I’m fairly familiar with the FromSoft gameplay loop at this point. I should probably look into my build and consider respeccing next and when I finally kill that gosh darn fire giant… I’m going to feel SO good. I’m going to feel like I really did the work, I learned, I grew, and I triumphed. But at the same time… why? From my first Watchdog fight to now, I’ve experienced the high of ripping through roadblocks like this dozens of times at this point. I’ve gotten so much further in this game than I have in any previous FromSoftware game. I’ve felt myself get better and more confident with my abilities playing it. Like I said at the start, I’ve spent 125 hours wandering around The Lands Between and I know basically what awaits me after that fire giant. Another handful of roadblocks and then the credits, probably.
(Note: I have not been following the plot of Elden Ring that closely. If I was then what would await me after the fire giant would be… you know, the resolution to the story.)
So what compels us to finish something when we’ve already gotten 100+ hours of fun out of it? What about 50 hours? What about 10? The average movie ticket price in the United States is $9.17 according to a three-second Google search of the phrase “average movie ticket price 2022”. Similar research tactics indicated that the average movie length is sitting around 131 minutes, or 2.18 hours. If you, like myself, frequent your local cinemas then it turns out that you, like myself, are okay with spending roughly $4.20 (!) per hour on your recreational activities. As long as we’re coming in under or around that $4.20 (!!!) then it stands to reason our time is being well-spent, right? With sales tax and fees, I spent exactly $63.59 on a Playstation 5 copy of Elden Ring. At 125 hours and a single investment of $63.59, my Fun-Time Quotient (FTQ if it comes up again, I guess) is hovering around $0.50/hr. And that number is only going to get smaller if I keep playing.

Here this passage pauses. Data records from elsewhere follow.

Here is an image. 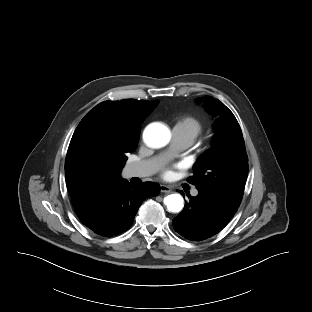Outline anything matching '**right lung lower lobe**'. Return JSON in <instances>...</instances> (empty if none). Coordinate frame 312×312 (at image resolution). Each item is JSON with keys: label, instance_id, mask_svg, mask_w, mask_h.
<instances>
[{"label": "right lung lower lobe", "instance_id": "right-lung-lower-lobe-1", "mask_svg": "<svg viewBox=\"0 0 312 312\" xmlns=\"http://www.w3.org/2000/svg\"><path fill=\"white\" fill-rule=\"evenodd\" d=\"M160 187L154 182L142 186L122 182L116 186L81 222L96 234L111 237L128 229L141 203L159 194Z\"/></svg>", "mask_w": 312, "mask_h": 312}]
</instances>
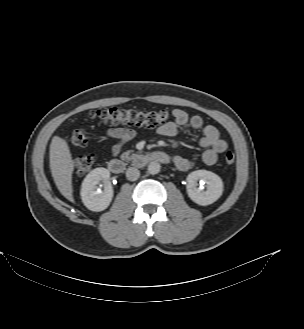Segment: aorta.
Listing matches in <instances>:
<instances>
[{
    "label": "aorta",
    "mask_w": 304,
    "mask_h": 329,
    "mask_svg": "<svg viewBox=\"0 0 304 329\" xmlns=\"http://www.w3.org/2000/svg\"><path fill=\"white\" fill-rule=\"evenodd\" d=\"M160 169H161V166L159 163L157 162H151L149 165H148V173L151 174V175H156L160 172Z\"/></svg>",
    "instance_id": "1"
}]
</instances>
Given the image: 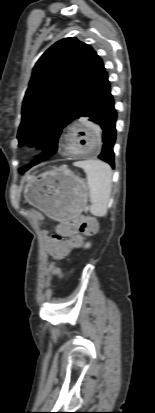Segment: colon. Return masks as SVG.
<instances>
[{
	"label": "colon",
	"mask_w": 155,
	"mask_h": 413,
	"mask_svg": "<svg viewBox=\"0 0 155 413\" xmlns=\"http://www.w3.org/2000/svg\"><path fill=\"white\" fill-rule=\"evenodd\" d=\"M62 225L72 232L85 234L78 237V242L83 244H88L90 242V237L88 235L94 233L97 228L96 221L91 218L84 221L78 219L65 220L62 221ZM48 249L50 254L55 258H69L71 256V251L75 250V245L68 244L63 236L54 234L48 240ZM51 267L56 276L62 275L61 269L56 264H52Z\"/></svg>",
	"instance_id": "obj_1"
}]
</instances>
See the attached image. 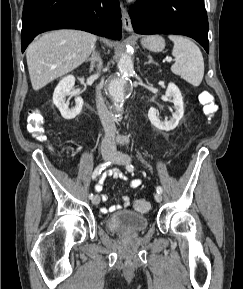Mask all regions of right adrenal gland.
<instances>
[{"mask_svg": "<svg viewBox=\"0 0 243 289\" xmlns=\"http://www.w3.org/2000/svg\"><path fill=\"white\" fill-rule=\"evenodd\" d=\"M86 62H90V72L94 71L96 62H100V56L98 51L96 50V47L92 50V55L88 59H86Z\"/></svg>", "mask_w": 243, "mask_h": 289, "instance_id": "1", "label": "right adrenal gland"}]
</instances>
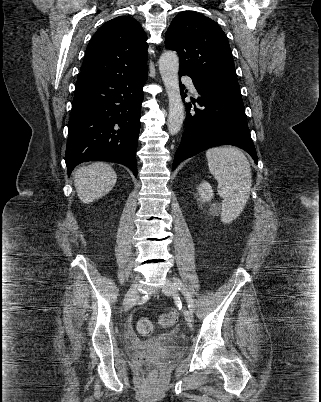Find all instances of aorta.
Instances as JSON below:
<instances>
[{
	"instance_id": "1",
	"label": "aorta",
	"mask_w": 321,
	"mask_h": 402,
	"mask_svg": "<svg viewBox=\"0 0 321 402\" xmlns=\"http://www.w3.org/2000/svg\"><path fill=\"white\" fill-rule=\"evenodd\" d=\"M159 71L169 100L168 131L177 134L184 121V106L179 88V58L175 51H165L159 59Z\"/></svg>"
}]
</instances>
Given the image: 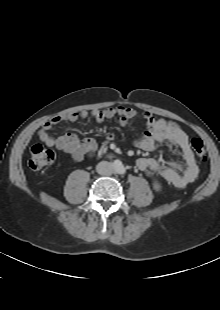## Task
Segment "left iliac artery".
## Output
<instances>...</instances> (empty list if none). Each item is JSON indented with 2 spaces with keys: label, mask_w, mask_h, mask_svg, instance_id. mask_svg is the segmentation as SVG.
Instances as JSON below:
<instances>
[{
  "label": "left iliac artery",
  "mask_w": 220,
  "mask_h": 310,
  "mask_svg": "<svg viewBox=\"0 0 220 310\" xmlns=\"http://www.w3.org/2000/svg\"><path fill=\"white\" fill-rule=\"evenodd\" d=\"M125 172H126V170H125V168L123 166L118 168V173L119 174L123 175V174H125Z\"/></svg>",
  "instance_id": "obj_1"
}]
</instances>
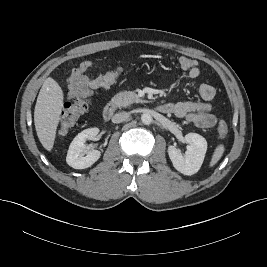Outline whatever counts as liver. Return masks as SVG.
Masks as SVG:
<instances>
[{
    "mask_svg": "<svg viewBox=\"0 0 267 267\" xmlns=\"http://www.w3.org/2000/svg\"><path fill=\"white\" fill-rule=\"evenodd\" d=\"M63 100L64 94L61 87L53 78L48 77L38 94L34 110L37 136L47 151L53 149Z\"/></svg>",
    "mask_w": 267,
    "mask_h": 267,
    "instance_id": "liver-1",
    "label": "liver"
}]
</instances>
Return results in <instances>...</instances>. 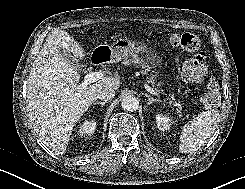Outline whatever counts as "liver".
Masks as SVG:
<instances>
[{
  "mask_svg": "<svg viewBox=\"0 0 245 189\" xmlns=\"http://www.w3.org/2000/svg\"><path fill=\"white\" fill-rule=\"evenodd\" d=\"M61 50L75 58L84 49L64 30L49 35L37 55L27 85V110L34 130L55 153L63 154L75 123L97 99L103 88L117 90L120 76H104L78 90L80 76L62 57Z\"/></svg>",
  "mask_w": 245,
  "mask_h": 189,
  "instance_id": "1",
  "label": "liver"
}]
</instances>
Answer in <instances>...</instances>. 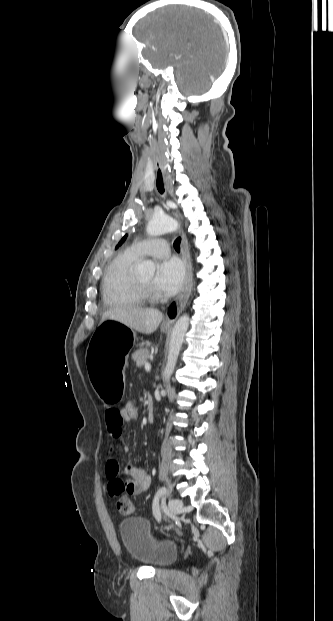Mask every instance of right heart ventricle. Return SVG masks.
Wrapping results in <instances>:
<instances>
[{"instance_id":"1","label":"right heart ventricle","mask_w":333,"mask_h":621,"mask_svg":"<svg viewBox=\"0 0 333 621\" xmlns=\"http://www.w3.org/2000/svg\"><path fill=\"white\" fill-rule=\"evenodd\" d=\"M138 260L126 251L109 265L102 284L103 299L108 305L140 306L147 302L133 274V267Z\"/></svg>"}]
</instances>
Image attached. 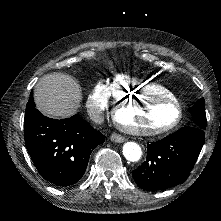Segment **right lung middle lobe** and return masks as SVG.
Returning a JSON list of instances; mask_svg holds the SVG:
<instances>
[{
    "instance_id": "1",
    "label": "right lung middle lobe",
    "mask_w": 221,
    "mask_h": 221,
    "mask_svg": "<svg viewBox=\"0 0 221 221\" xmlns=\"http://www.w3.org/2000/svg\"><path fill=\"white\" fill-rule=\"evenodd\" d=\"M31 106H35L32 95H31V98L29 99V101L27 103V107H31Z\"/></svg>"
}]
</instances>
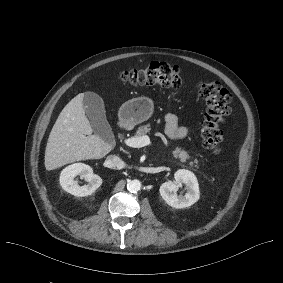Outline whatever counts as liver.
Listing matches in <instances>:
<instances>
[{"mask_svg": "<svg viewBox=\"0 0 283 283\" xmlns=\"http://www.w3.org/2000/svg\"><path fill=\"white\" fill-rule=\"evenodd\" d=\"M84 93L75 96L59 114L45 150L46 170L80 160L101 159L113 146L93 130L83 107Z\"/></svg>", "mask_w": 283, "mask_h": 283, "instance_id": "6515ba94", "label": "liver"}]
</instances>
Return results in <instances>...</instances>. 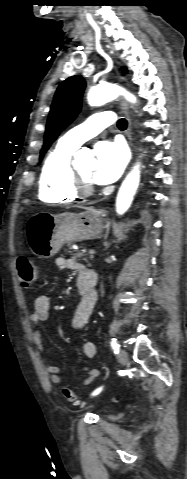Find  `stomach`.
Here are the masks:
<instances>
[{"mask_svg":"<svg viewBox=\"0 0 187 479\" xmlns=\"http://www.w3.org/2000/svg\"><path fill=\"white\" fill-rule=\"evenodd\" d=\"M102 212L88 208L79 213L51 214L39 212L26 225V238L31 251L42 258L54 256L66 242H77L100 236Z\"/></svg>","mask_w":187,"mask_h":479,"instance_id":"obj_1","label":"stomach"}]
</instances>
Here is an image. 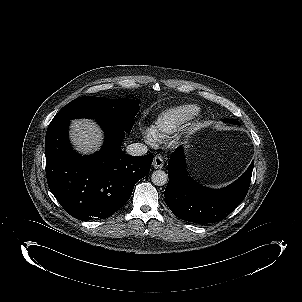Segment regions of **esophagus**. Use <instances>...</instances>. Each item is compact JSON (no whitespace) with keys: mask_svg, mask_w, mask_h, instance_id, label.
<instances>
[{"mask_svg":"<svg viewBox=\"0 0 302 302\" xmlns=\"http://www.w3.org/2000/svg\"><path fill=\"white\" fill-rule=\"evenodd\" d=\"M153 167L155 169H161L164 166V160L161 156L156 155L154 157L153 163H152Z\"/></svg>","mask_w":302,"mask_h":302,"instance_id":"esophagus-1","label":"esophagus"}]
</instances>
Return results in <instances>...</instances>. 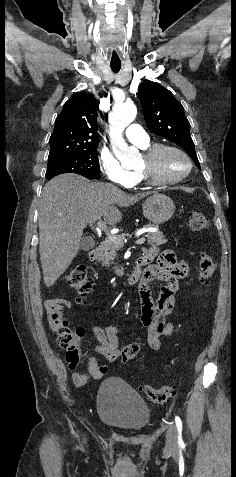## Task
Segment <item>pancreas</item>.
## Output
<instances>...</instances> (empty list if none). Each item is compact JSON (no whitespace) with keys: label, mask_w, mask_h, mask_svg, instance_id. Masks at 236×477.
I'll use <instances>...</instances> for the list:
<instances>
[{"label":"pancreas","mask_w":236,"mask_h":477,"mask_svg":"<svg viewBox=\"0 0 236 477\" xmlns=\"http://www.w3.org/2000/svg\"><path fill=\"white\" fill-rule=\"evenodd\" d=\"M128 234H121L118 237L123 241ZM147 244L151 246H160L166 243L164 235L162 232H149L147 235ZM123 244H116L107 238L103 241L99 247L98 261L102 263L103 266H110L113 264V260L117 256V252L122 248ZM115 274L117 276L123 275V270L118 267H114Z\"/></svg>","instance_id":"obj_1"}]
</instances>
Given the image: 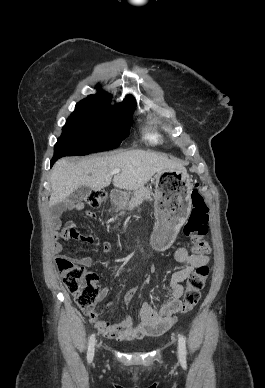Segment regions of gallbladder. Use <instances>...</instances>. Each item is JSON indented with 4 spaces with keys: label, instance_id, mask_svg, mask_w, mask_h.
I'll use <instances>...</instances> for the list:
<instances>
[{
    "label": "gallbladder",
    "instance_id": "obj_1",
    "mask_svg": "<svg viewBox=\"0 0 265 388\" xmlns=\"http://www.w3.org/2000/svg\"><path fill=\"white\" fill-rule=\"evenodd\" d=\"M90 192L91 190L90 188H87V186H80V188H77V190L69 196L68 202H71V204H81L82 200L87 198Z\"/></svg>",
    "mask_w": 265,
    "mask_h": 388
}]
</instances>
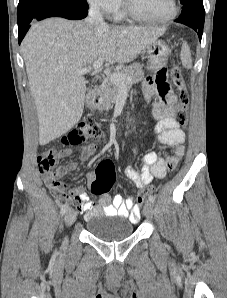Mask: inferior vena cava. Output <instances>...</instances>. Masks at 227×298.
<instances>
[{
    "instance_id": "obj_1",
    "label": "inferior vena cava",
    "mask_w": 227,
    "mask_h": 298,
    "mask_svg": "<svg viewBox=\"0 0 227 298\" xmlns=\"http://www.w3.org/2000/svg\"><path fill=\"white\" fill-rule=\"evenodd\" d=\"M87 26H105L106 23L104 22L103 15L100 11V7L96 4L91 5L88 16L85 19Z\"/></svg>"
}]
</instances>
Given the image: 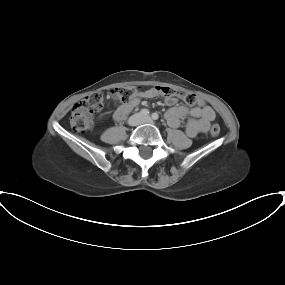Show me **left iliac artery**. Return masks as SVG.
Returning a JSON list of instances; mask_svg holds the SVG:
<instances>
[{"mask_svg": "<svg viewBox=\"0 0 285 285\" xmlns=\"http://www.w3.org/2000/svg\"><path fill=\"white\" fill-rule=\"evenodd\" d=\"M152 118H153L154 120H157V119L159 118V115H158L157 113H153V114H152Z\"/></svg>", "mask_w": 285, "mask_h": 285, "instance_id": "44dca946", "label": "left iliac artery"}]
</instances>
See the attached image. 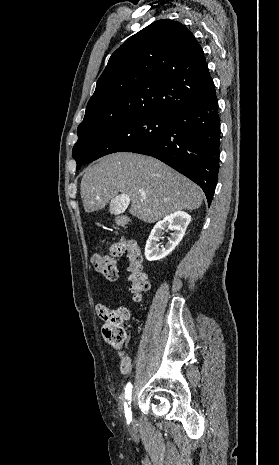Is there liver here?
Segmentation results:
<instances>
[{
  "label": "liver",
  "instance_id": "6515ba94",
  "mask_svg": "<svg viewBox=\"0 0 279 465\" xmlns=\"http://www.w3.org/2000/svg\"><path fill=\"white\" fill-rule=\"evenodd\" d=\"M119 192L129 197L130 214L145 223L176 211L195 210L203 200L198 185L150 156L115 153L85 169L80 187L85 212L103 209Z\"/></svg>",
  "mask_w": 279,
  "mask_h": 465
}]
</instances>
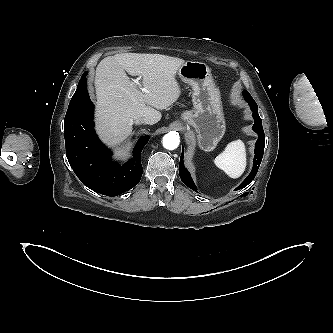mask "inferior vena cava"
<instances>
[{
	"instance_id": "602c4592",
	"label": "inferior vena cava",
	"mask_w": 333,
	"mask_h": 333,
	"mask_svg": "<svg viewBox=\"0 0 333 333\" xmlns=\"http://www.w3.org/2000/svg\"><path fill=\"white\" fill-rule=\"evenodd\" d=\"M136 124H150V121L146 117H138L134 120Z\"/></svg>"
}]
</instances>
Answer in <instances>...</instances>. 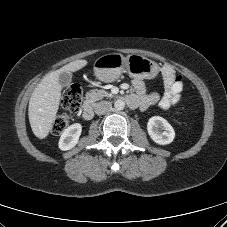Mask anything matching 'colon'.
Masks as SVG:
<instances>
[{
    "label": "colon",
    "instance_id": "1",
    "mask_svg": "<svg viewBox=\"0 0 227 227\" xmlns=\"http://www.w3.org/2000/svg\"><path fill=\"white\" fill-rule=\"evenodd\" d=\"M83 92L78 84L71 85L64 93L61 100V108L64 113L60 114L54 120L52 132L60 134L65 130L72 116L77 114L81 108Z\"/></svg>",
    "mask_w": 227,
    "mask_h": 227
}]
</instances>
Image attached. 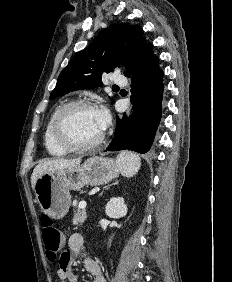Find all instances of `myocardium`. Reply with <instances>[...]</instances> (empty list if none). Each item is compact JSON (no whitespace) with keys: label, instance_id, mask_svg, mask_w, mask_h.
Returning a JSON list of instances; mask_svg holds the SVG:
<instances>
[{"label":"myocardium","instance_id":"1","mask_svg":"<svg viewBox=\"0 0 232 282\" xmlns=\"http://www.w3.org/2000/svg\"><path fill=\"white\" fill-rule=\"evenodd\" d=\"M76 107H86V108L96 109L94 103L83 99L73 100L61 106L53 120V124H52L53 138L60 147L70 152H83V151L93 150L103 143L105 139L104 130L97 140L89 144H75L69 141L62 133V123L64 117L71 109Z\"/></svg>","mask_w":232,"mask_h":282}]
</instances>
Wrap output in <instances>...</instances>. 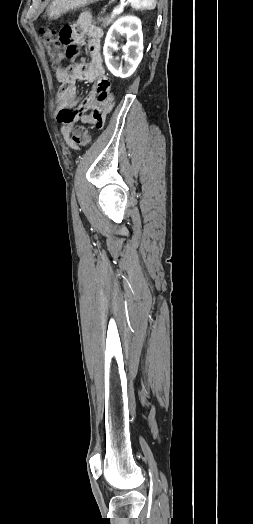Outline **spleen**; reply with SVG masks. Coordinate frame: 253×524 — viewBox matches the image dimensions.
I'll list each match as a JSON object with an SVG mask.
<instances>
[{
    "mask_svg": "<svg viewBox=\"0 0 253 524\" xmlns=\"http://www.w3.org/2000/svg\"><path fill=\"white\" fill-rule=\"evenodd\" d=\"M130 4L136 10H153L156 0H130Z\"/></svg>",
    "mask_w": 253,
    "mask_h": 524,
    "instance_id": "obj_1",
    "label": "spleen"
}]
</instances>
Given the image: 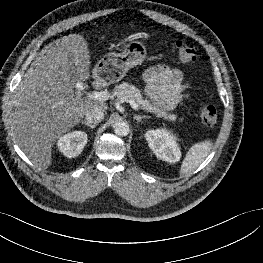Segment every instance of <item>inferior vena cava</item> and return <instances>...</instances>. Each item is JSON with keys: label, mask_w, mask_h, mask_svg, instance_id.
<instances>
[{"label": "inferior vena cava", "mask_w": 263, "mask_h": 263, "mask_svg": "<svg viewBox=\"0 0 263 263\" xmlns=\"http://www.w3.org/2000/svg\"><path fill=\"white\" fill-rule=\"evenodd\" d=\"M104 118V110L99 106H93L85 113V119L88 123L97 124Z\"/></svg>", "instance_id": "602c4592"}]
</instances>
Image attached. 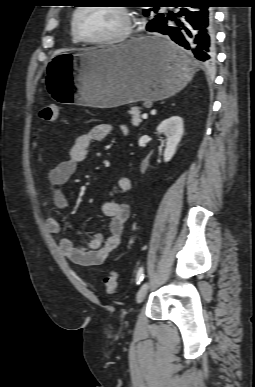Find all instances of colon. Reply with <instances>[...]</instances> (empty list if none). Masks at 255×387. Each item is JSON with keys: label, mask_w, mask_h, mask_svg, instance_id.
<instances>
[{"label": "colon", "mask_w": 255, "mask_h": 387, "mask_svg": "<svg viewBox=\"0 0 255 387\" xmlns=\"http://www.w3.org/2000/svg\"><path fill=\"white\" fill-rule=\"evenodd\" d=\"M40 118L46 122H55L58 118V108L56 105L44 106L40 111ZM118 283V273L111 270L103 279L104 290L108 294H113L116 291Z\"/></svg>", "instance_id": "obj_1"}]
</instances>
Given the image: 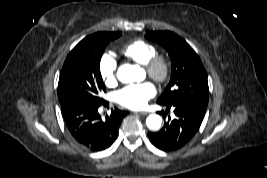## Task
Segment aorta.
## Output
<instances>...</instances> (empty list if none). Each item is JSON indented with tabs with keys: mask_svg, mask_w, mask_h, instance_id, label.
<instances>
[{
	"mask_svg": "<svg viewBox=\"0 0 267 178\" xmlns=\"http://www.w3.org/2000/svg\"><path fill=\"white\" fill-rule=\"evenodd\" d=\"M141 69L136 65L124 64L117 71V78L122 83H132L139 79ZM162 118L157 114H151L146 119V125L150 130H158L161 127Z\"/></svg>",
	"mask_w": 267,
	"mask_h": 178,
	"instance_id": "1",
	"label": "aorta"
}]
</instances>
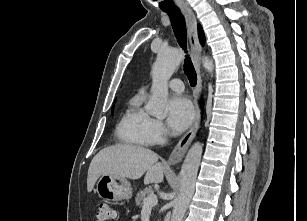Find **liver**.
I'll use <instances>...</instances> for the list:
<instances>
[{
  "label": "liver",
  "instance_id": "liver-1",
  "mask_svg": "<svg viewBox=\"0 0 307 221\" xmlns=\"http://www.w3.org/2000/svg\"><path fill=\"white\" fill-rule=\"evenodd\" d=\"M166 165L158 162V155L150 149L120 144L109 146L92 159L87 178V191L91 192L102 175H115L136 180L144 174V183H161Z\"/></svg>",
  "mask_w": 307,
  "mask_h": 221
}]
</instances>
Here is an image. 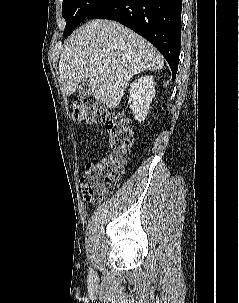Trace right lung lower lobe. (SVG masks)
I'll return each instance as SVG.
<instances>
[{"instance_id":"obj_1","label":"right lung lower lobe","mask_w":239,"mask_h":303,"mask_svg":"<svg viewBox=\"0 0 239 303\" xmlns=\"http://www.w3.org/2000/svg\"><path fill=\"white\" fill-rule=\"evenodd\" d=\"M182 0H106L86 18L111 19L150 41L165 57L175 79L181 47Z\"/></svg>"}]
</instances>
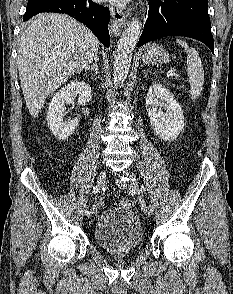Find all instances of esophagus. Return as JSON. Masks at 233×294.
Instances as JSON below:
<instances>
[{"mask_svg": "<svg viewBox=\"0 0 233 294\" xmlns=\"http://www.w3.org/2000/svg\"><path fill=\"white\" fill-rule=\"evenodd\" d=\"M110 13L112 17L110 31L113 35H118L120 29L126 25L127 15L122 10L114 7L110 8Z\"/></svg>", "mask_w": 233, "mask_h": 294, "instance_id": "esophagus-1", "label": "esophagus"}]
</instances>
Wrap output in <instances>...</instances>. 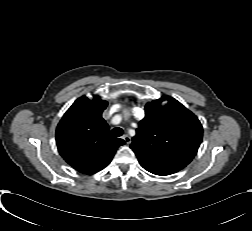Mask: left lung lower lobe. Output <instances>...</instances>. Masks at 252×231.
Segmentation results:
<instances>
[{
    "label": "left lung lower lobe",
    "instance_id": "left-lung-lower-lobe-1",
    "mask_svg": "<svg viewBox=\"0 0 252 231\" xmlns=\"http://www.w3.org/2000/svg\"><path fill=\"white\" fill-rule=\"evenodd\" d=\"M139 163L147 171L156 175H170L186 167L185 164L172 161L139 160Z\"/></svg>",
    "mask_w": 252,
    "mask_h": 231
}]
</instances>
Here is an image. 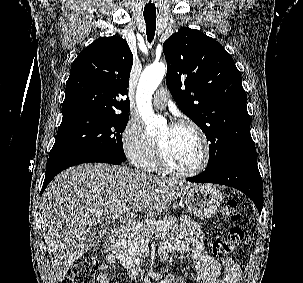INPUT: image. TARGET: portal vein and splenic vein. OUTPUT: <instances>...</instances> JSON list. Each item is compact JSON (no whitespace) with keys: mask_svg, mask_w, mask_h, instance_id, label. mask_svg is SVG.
<instances>
[{"mask_svg":"<svg viewBox=\"0 0 303 283\" xmlns=\"http://www.w3.org/2000/svg\"><path fill=\"white\" fill-rule=\"evenodd\" d=\"M113 220H115L116 218L115 217H112ZM120 222H122L123 224H126V225H129V224H132L130 221H123V220H120ZM157 225L158 224H163V222H158L156 223ZM152 233H154V231H151Z\"/></svg>","mask_w":303,"mask_h":283,"instance_id":"portal-vein-and-splenic-vein-1","label":"portal vein and splenic vein"}]
</instances>
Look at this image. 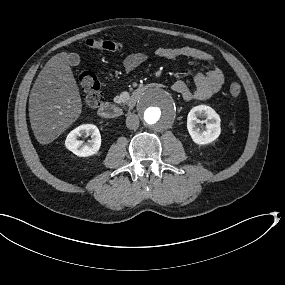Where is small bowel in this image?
Masks as SVG:
<instances>
[{
	"label": "small bowel",
	"mask_w": 285,
	"mask_h": 285,
	"mask_svg": "<svg viewBox=\"0 0 285 285\" xmlns=\"http://www.w3.org/2000/svg\"><path fill=\"white\" fill-rule=\"evenodd\" d=\"M155 56L162 59L185 58L196 62L206 63L209 68L198 70L194 75V86L190 87L183 81H176L172 90L183 99L207 100L218 93L224 84V74L215 64L213 57L207 52L193 47H160L156 49ZM148 59L146 52H133L123 60L125 72H132Z\"/></svg>",
	"instance_id": "small-bowel-1"
}]
</instances>
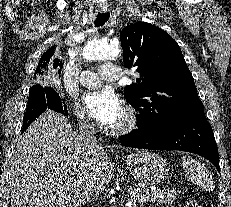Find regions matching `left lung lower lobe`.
<instances>
[{"mask_svg":"<svg viewBox=\"0 0 231 207\" xmlns=\"http://www.w3.org/2000/svg\"><path fill=\"white\" fill-rule=\"evenodd\" d=\"M123 145L153 150H180L208 159L218 171L219 155L204 112L182 116L156 132L136 130L120 137Z\"/></svg>","mask_w":231,"mask_h":207,"instance_id":"obj_1","label":"left lung lower lobe"}]
</instances>
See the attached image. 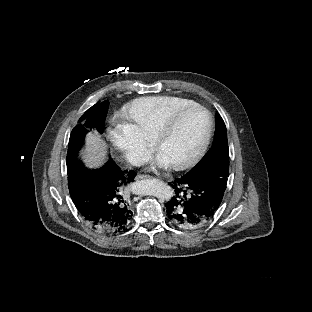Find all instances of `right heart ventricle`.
<instances>
[{"label": "right heart ventricle", "instance_id": "e07e8e85", "mask_svg": "<svg viewBox=\"0 0 312 312\" xmlns=\"http://www.w3.org/2000/svg\"><path fill=\"white\" fill-rule=\"evenodd\" d=\"M194 103V97L188 93L176 96L142 93L128 99L125 108L136 136L152 145L158 141L159 131L165 129L174 117L191 109Z\"/></svg>", "mask_w": 312, "mask_h": 312}]
</instances>
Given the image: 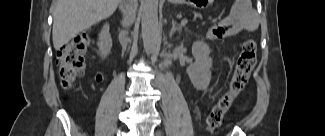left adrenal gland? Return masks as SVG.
<instances>
[{
	"mask_svg": "<svg viewBox=\"0 0 325 136\" xmlns=\"http://www.w3.org/2000/svg\"><path fill=\"white\" fill-rule=\"evenodd\" d=\"M182 25H178L177 22L172 19V27H171V31L169 33V36L170 38H172L173 34L176 32V31H181L182 30Z\"/></svg>",
	"mask_w": 325,
	"mask_h": 136,
	"instance_id": "1",
	"label": "left adrenal gland"
}]
</instances>
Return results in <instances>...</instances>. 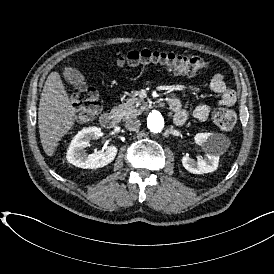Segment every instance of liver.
<instances>
[{
  "label": "liver",
  "instance_id": "6515ba94",
  "mask_svg": "<svg viewBox=\"0 0 274 274\" xmlns=\"http://www.w3.org/2000/svg\"><path fill=\"white\" fill-rule=\"evenodd\" d=\"M62 70V76L69 83L80 72L66 65ZM76 110L60 73L53 71L45 81L38 108L40 140L48 157L54 155L59 142L75 126Z\"/></svg>",
  "mask_w": 274,
  "mask_h": 274
}]
</instances>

Similarly, thanks to the mind-numbing isolation of 2020 I was finally able to sit down and finish a Persona game after trying and failing to get through the dialog-heavy opening hours of 4 and 5 numerous times throughout the years. Hearing “it gets good after the first ten hours” from those around me made that investment all the more daunting.
TEN hours? Insanity.
But they were right. Once Persona 5 really opens up to you and reveals its true nature, it’s a completely different experience. What I thought was just a [admittedly flashy] dungeon crawler with anime dialog I had to sit and read ad nauseam was actually a ton of games thrown into one. It was part visual novel, part dating-sim, part turn-based rpg, part life-sim. Hell there’s even a little bit of platforming and a ton to explore. I ended up spending 130 hours with it after an initial investment of $21.19; FTQ $0.16.
But what does this mean? Is it simply an argument that if a game is longer it inherently holds more value? Not necessarily. There’s of course variables like replayability, multiplayer, price you paid, and whether the game is even fun to you or not. In 2021 I finally finished Death Stranding (Launch-Window FTQ: $1.57), and I’m glad I did, but let me tell you; it was not always a fun experience. And the reviews reflect as such. Averaging the Critic and User scores on Metacritic, Elden Ring sits at 88/100 while Death Stranding is at 77.5/100. Could we introduce a variable to our FTQ that incorporates these review scores and gives us a clearer picture of not only our time-spent versus cost, but also the quality of that time? Probably. But I think the math portion of this essay is getting stale and we’re also getting dangerously close to this just being a discussion about sunk cost fallacies.
The dopamine hit from a game you enjoy is intoxicating. It can give you something to look forward to after a long day at work. As someone with a restless personality who always needs to be “doing” something, a game can offer a sense of purpose and direction. I’m not wasting precious time, I’m playing the game I like. But when that feeling wears off, it leaves us in a strange position. We can either power through and maybe kill that giant (never gonna happen) or we can turn off the game and let it collect dust on that shelf we keep reserved for games we quit but swear we’ll get back to (I’m sorry Mario + Rabbids Kingdom Battle). Either way, we got to the fire giant. We achieved an FTQ of $0.50 on one of the most well-received games in recent memory and maybe that’s enough.
Or maybe we need to Git Gud. I dunno.